__EXERCISE PROMPT__. Retrieve all lines below that have the string "Faunia".

__RECORD SET__.
^^^^^^^^
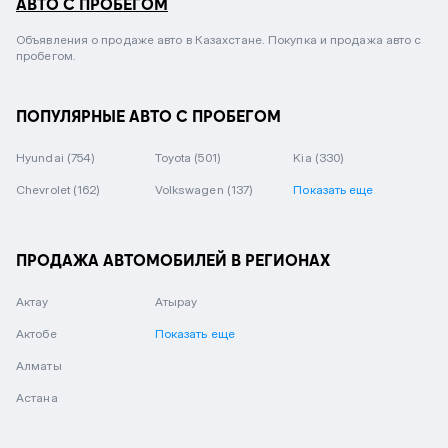
АВТО С ПРОБЕГОМ
Объявления о продаже авто в Казахстане. Покупка и продажа авто с
пробегом.
ПОПУЛЯРНЫЕ АВТО С ПРОБЕГОМ
Hyundai
(754)
Toyota
(501)
Kia
(330)
Chevrolet
(162)
Volkswagen
(137)
Показать еще
ПРОДАЖА АВТОМОБИЛЕЙ В РЕГИОНАХ
Актау
Атырау
Актобе
Показать еще
Алматы
Астана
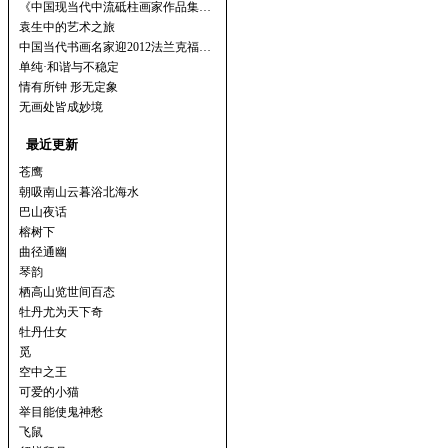
《中国现当代中流砥柱画家作品集…
袁生中的艺术之旅
中国当代书画名家迎2012法兰克福…
单纯·和谐与不稳定
情有所钟 形无定象
无画处皆成妙境
最近更新
苍鹰
朝吸南山云暮浴北海水
巴山夜话
榕树下
曲径通幽
琴韵
栖高山览世间百态
牡丹尤为天下奇
牡丹仕女
觅
空中之王
可爱的小猫
举目能使鬼神愁
飞鼠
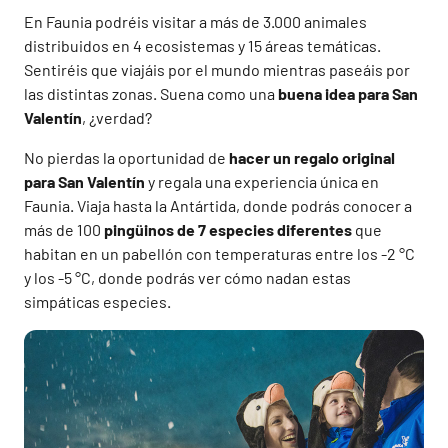
En Faunia podréis visitar a más de 3.000 animales
distribuidos en 4 ecosistemas y 15 áreas temáticas.
Sentiréis que viajáis por el mundo mientras paseáis por
las distintas zonas. Suena como una
buena idea para San
Valentín
, ¿verdad?
No pierdas la oportunidad de
hacer un regalo original
para San Valentín
y regala una experiencia única en
Faunia. Viaja hasta la Antártida, donde podrás conocer a
más de 100
pingüinos de 7 especies diferentes
que
habitan en un pabellón con temperaturas entre los -2 °C
y los -5 °C, donde podrás ver cómo nadan estas
simpáticas especies.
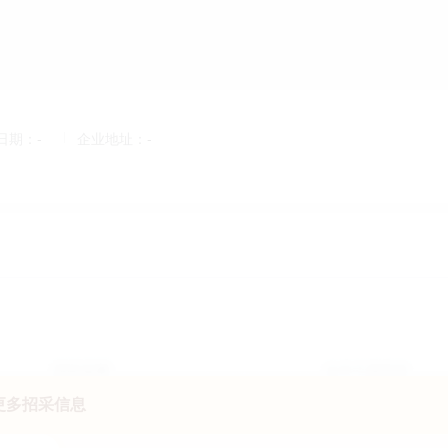
元
成立日期：
2024-09-30
企业地址：
安徽省滁州市全椒县襄河
教学一体机的网上超市合同公告]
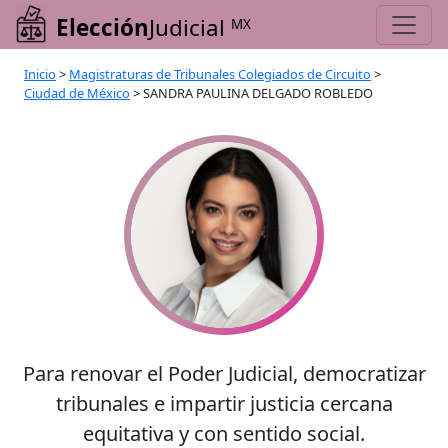
Elección
Judicial
MX
Inicio
>
Magistraturas de Tribunales Colegiados de Circuito
>
Ciudad de México
>
SANDRA PAULINA DELGADO ROBLEDO
Para renovar el Poder Judicial, democratizar
tribunales e impartir justicia cercana
equitativa y con sentido social.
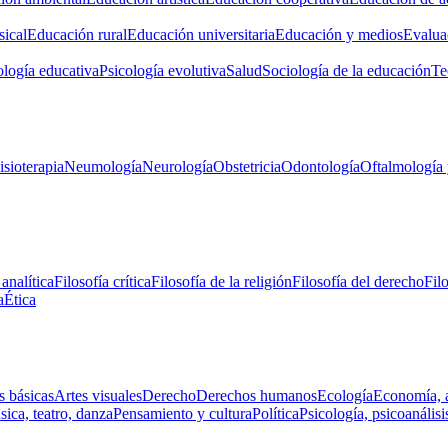
ical
Educación rural
Educación universitaria
Educación y medios
Evalua
ología educativa
Psicología evolutiva
Salud
Sociología de la educación
Te
isioterapia
Neumología
Neurología
Obstetricia
Odontología
Oftalmología 
 analítica
Filosofía crítica
Filosofía de la religión
Filosofía del derecho
Fil
a
Ética
s básicas
Artes visuales
Derecho
Derechos humanos
Ecología
Economía, 
ica, teatro, danza
Pensamiento y cultura
Política
Psicología, psicoanálisi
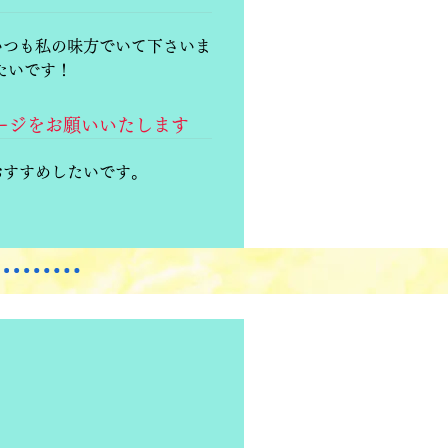
いつも私の味方でいて下さいま
たいです！
セージをお願いいたします
おすすめしたいです。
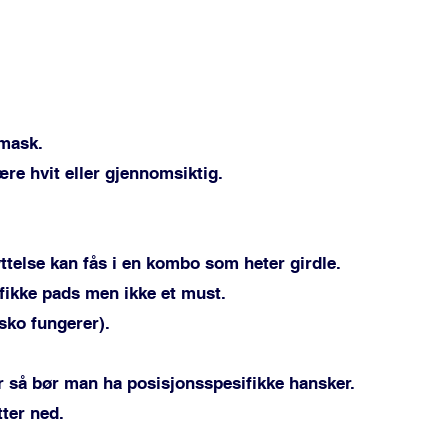
emask.
ære hvit eller gjennomsiktig.
yttelse kan fås i en kombo som heter girdle.
fikke pads men ikke et must.
sko fungerer).
r så bør man ha posisjonsspesifikke hansker.
tter ned.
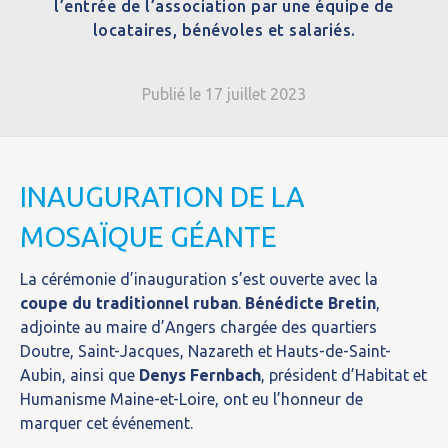
l’entrée de l’association par une équipe de
locataires, bénévoles et salariés.
Publié le 17 juillet 2023
INAUGURATION DE LA
MOSAÏQUE GÉANTE
La cérémonie d’inauguration s’est ouverte avec la
coupe du traditionnel ruban
.
Bénédicte Bretin
,
adjointe au maire d’Angers chargée des quartiers
Doutre, Saint-Jacques, Nazareth et Hauts-de-Saint-
Aubin, ainsi que
Denys Fernbach
, président d’Habitat et
Humanisme Maine-et-Loire, ont eu l’honneur de
marquer cet événement.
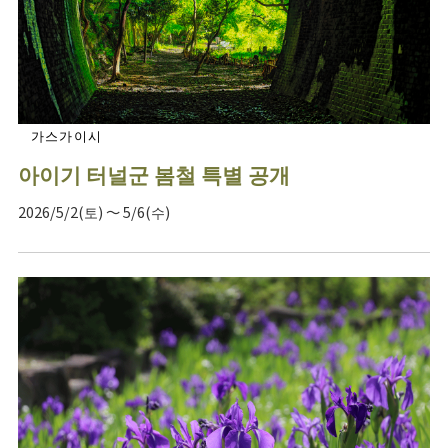
가스가이시
아이기 터널군 봄철 특별 공개
2026/5/2(토) ～ 5/6(수)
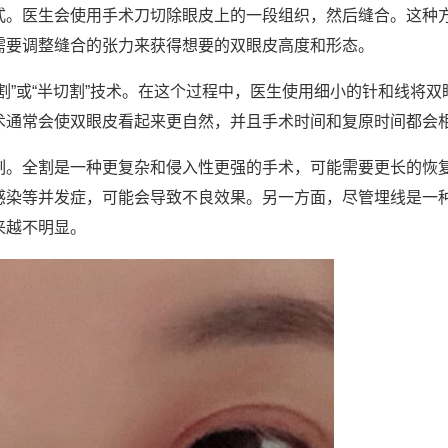
式。医生会使用手术刀切除眼皮上的一段组织，然后缝合。这种
需要调整缝合的张力来获得想要的双眼皮高度和形态。
割”或“半切割”技术。在这个过程中，医生使用细小的针和线将双
术通常会使双眼皮看起来更自然，并且手术时间和复原时间都会
制。全割是一种更复杂和侵入性更强的手术，可能需要更长的恢
感染等并发症，可能会导致不良效果。另一方面，尽管埋线是一
来越不明显。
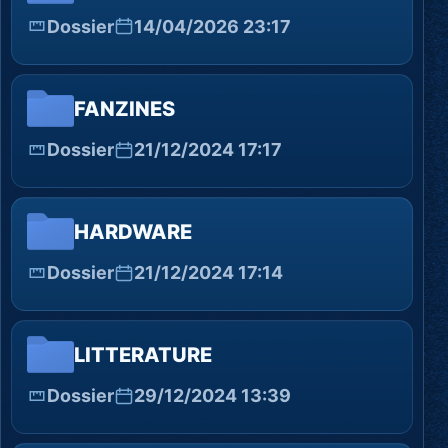
Dossier
14/04/2026 23:17
FANZINES
Dossier
21/12/2024 17:17
HARDWARE
Dossier
21/12/2024 17:14
LITTERATURE
Dossier
29/12/2024 13:39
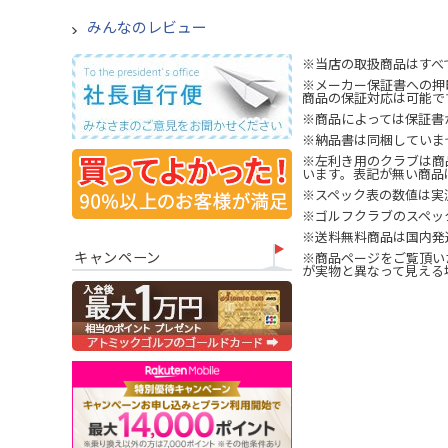
みんなのレビュー
※当店の取扱商品はすべ
※メーカー保証書への押
商品の保証対応は可能で
※商品によっては保証書
※納品書は同梱していま
※左利き用のクラブは商
います。表記が無い商品
※スペック表の数値は実
※ゴルフクラブのスペッ
※送料無料商品は国内発
キャンペーン
※商品ページをご覧頂い
が実物と異なって見える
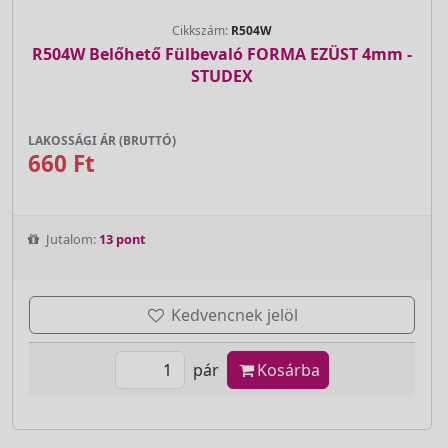
Cikkszám:
R504W
R504W Belőhető Fülbevaló FORMA EZÜST 4mm -
STUDEX
LAKOSSÁGI ÁR (BRUTTÓ)
660 Ft
Jutalom:
13 pont
Kedvencnek jelöl
pár
Kosárba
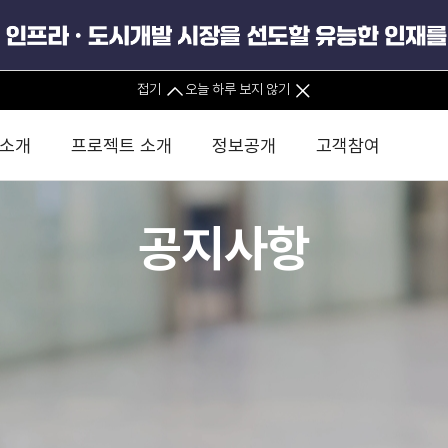
접기
오늘 하루 보지 않기
 소개
프로젝트 소개
정보공개
고객참여
공지사항
 사무소
경영진 소개
KIND 소식
전체사업
팀코리아 구성 및 사업제안
경영공시
윤리헌장
직접투자
정부
유
조직도 및 연락처
보도자료
직접투자사업
금융자문
기타
인권경영헌장
정책펀드 
분석
국
글로벌 네트워크
뉴스레터
정책펀드사업
실천서약
연
PIS 
브로슈어 · 리플렛
F/S 지원사업
이행지침
통
PIS 
홍보영상
KCN 및 EIPP 사업
인권경영 게시판
사업
GIF
카드뉴스
녹색인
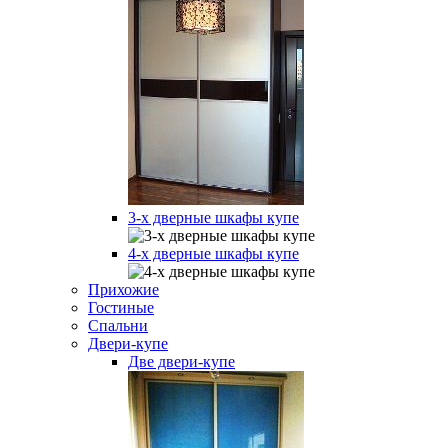
3-х дверные шкафы купе
4-х дверные шкафы купе
Прихожие
Гостиные
Спальни
Двери-купе
Две двери-купе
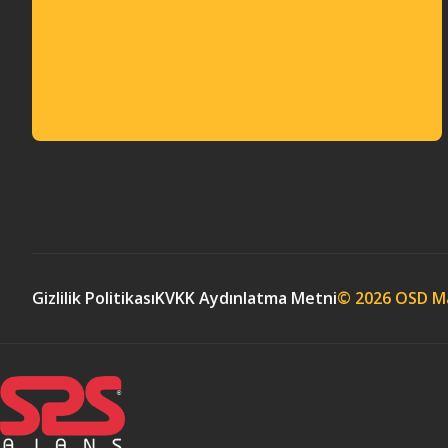
Gizlilik Politikası
KVKK Aydınlatma Metni
© 2026 OSD Mak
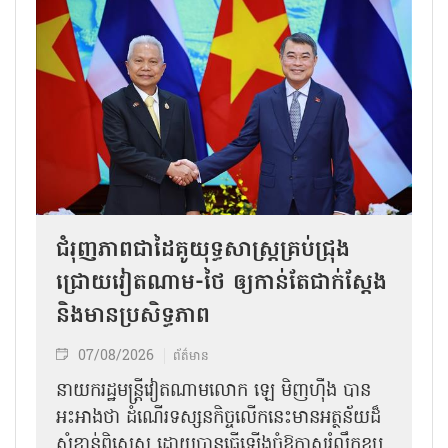
ជំរុញភាពជាដៃគូយុទ្ធសាស្ត្រគ្រប់ជ្រុង
ជ្រោយវៀតណាម-ថៃ ឲ្យកាន់តែជាក់ស្ដែង
និងមានប្រសិទ្ធភាព
07/08/2026
ព័ត៌មាន
នាយករដ្ឋមន្ត្រីវៀតណាមលោក ឡេ មិញហ៊ឹង បាន
អះអាងថា ដំណើរទស្សនកិច្ចលើកនេះមានអត្ថន័យដ៏
សំខាន់ពិសេស ដោយបានធ្វើឡើងចំឱកាសរំលឹកខួប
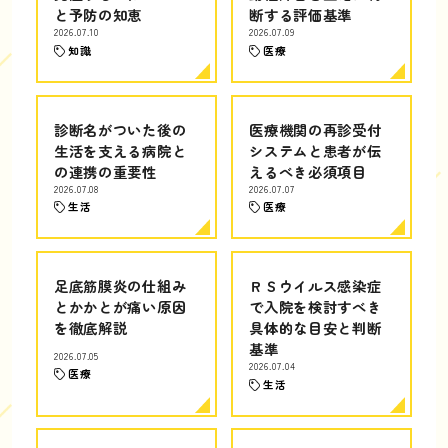
と予防の知恵
断する評価基準
2026.07.10
2026.07.09
知識
医療
診断名がついた後の
医療機関の再診受付
生活を支える病院と
システムと患者が伝
の連携の重要性
えるべき必須項目
2026.07.08
2026.07.07
生活
医療
足底筋膜炎の仕組み
ＲＳウイルス感染症
とかかとが痛い原因
で入院を検討すべき
を徹底解説
具体的な目安と判断
基準
2026.07.05
2026.07.04
医療
生活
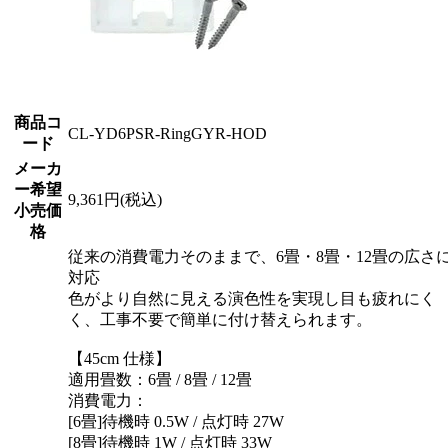
商品コ
CL-YD6PSR-RingGYR-HOD
ード
メーカ
ー希望
9,361円(税込)
小売価
格
従来の消費電力そのままで、6畳・8畳・12畳の広さ
対応
色がより自然に見える演色性を実現し目も疲れにく
く、工事不要で簡単に付け替えられます。
【45cm 仕様】
適用畳数：6畳 / 8畳 / 12畳
消費電力：
[6畳]待機時 0.5W / 点灯時 27W
[8畳]待機時 1W / 点灯時 33W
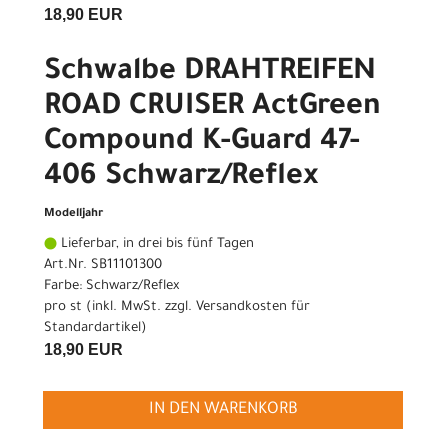
18,90 EUR
Schwalbe DRAHTREIFEN
ROAD CRUISER ActGreen
Compound K-Guard 47-
406 Schwarz/Reflex
Modelljahr
Lieferbar, in drei bis fünf Tagen
Art.Nr. SB11101300
Farbe: Schwarz/Reflex
pro st (inkl. MwSt. zzgl.
Versandkosten für
Standardartikel
)
18,90 EUR
IN DEN WARENKORB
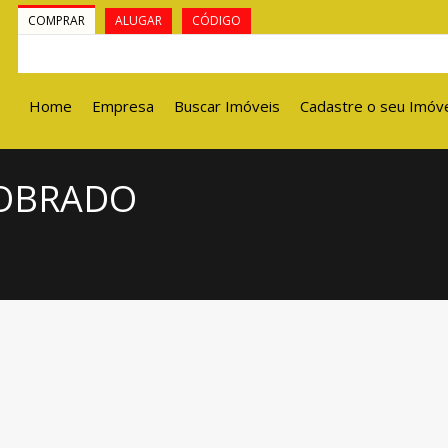
COMPRAR
ALUGAR
CÓDIGO
Home
Empresa
Buscar Imóveis
Cadastre o seu Imóv
SOBRADO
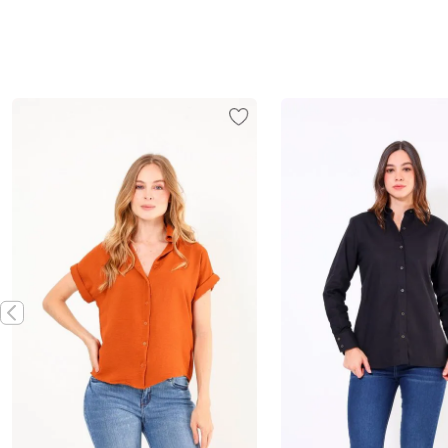
Vista rápida
Vista rápida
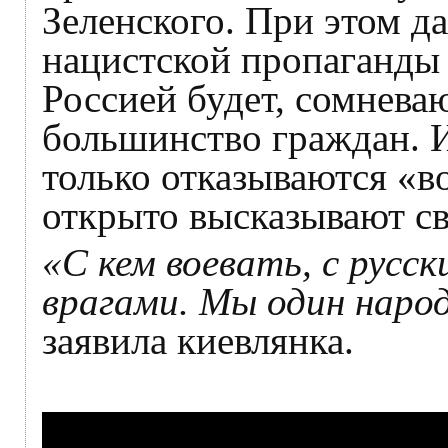
Зеленского. При этом д
нацистской пропаганды 
Россией будет, сомневаю
большинство граждан. И
только отказываются «во
открыто высказывают св
«С кем воевать, с русс
врагами. Мы один народ
заявила киевлянка.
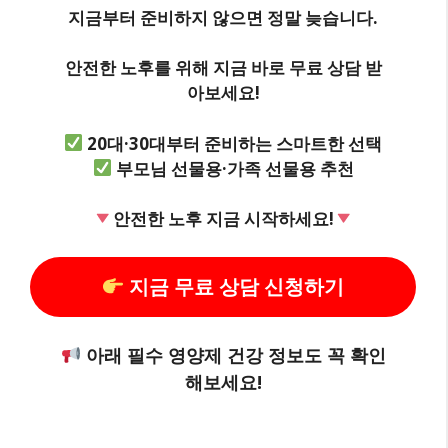
지금부터 준비하지 않으면 정말 늦습니다.
안전한 노후를 위해 지금 바로 무료 상담 받
아보세요!
20대·30대부터 준비하는 스마트한 선택
부모님 선물용·가족 선물용 추천
안전한 노후 지금 시작하세요!
지금 무료 상담 신청하기
아래 필수 영양제 건강 정보도 꼭 확인
해보세요!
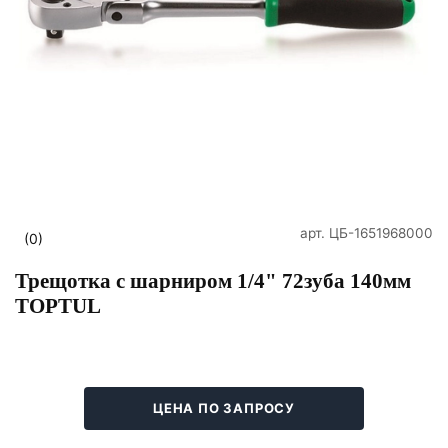
арт.
ЦБ-1651968000
(0)
Трещотка с шарниром 1/4" 72зуба 140мм
TOPTUL
ЦЕНА ПО ЗАПРОСУ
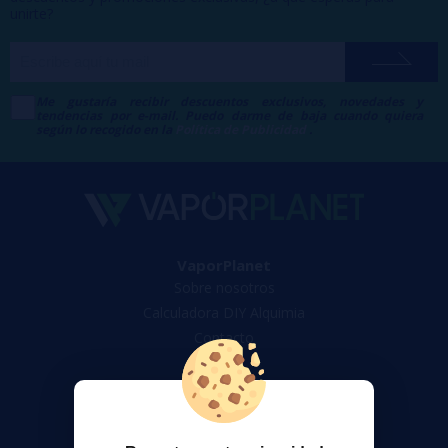
unirte?
Me gustaría recibir descuentos exclusivos, novedades y
tendencias por e-mail. Puedo darme de baja cuando quiera
según lo recogido en la
Política de Publicidad
.
VaporPlanet
Sobre nosotros
Calculadora DIY Alquimia
Contacto
Atención al cliente
Envíos y devoluciones
Formas de pago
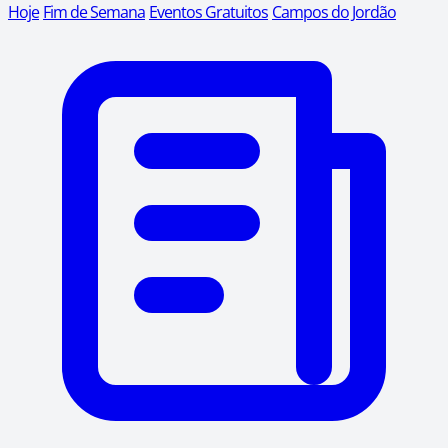
Hoje
Fim de Semana
Eventos Gratuitos
Campos do Jordão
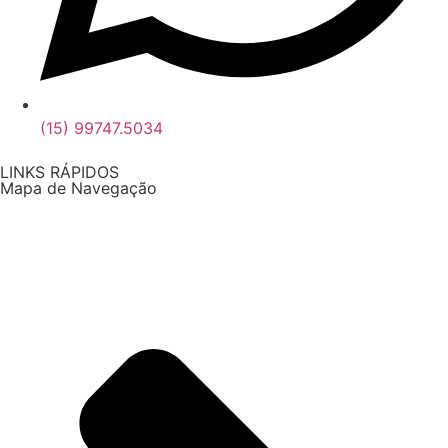
(15) 99747.5034
LINKS RÁPIDOS
Mapa de Navegação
^^^^^^^^
__WRITTEN ANSWER__.
En Faunia podréis visitar a más de 3.000 animales
Faunia. Viaja hasta la Antártida, donde podrás conocer a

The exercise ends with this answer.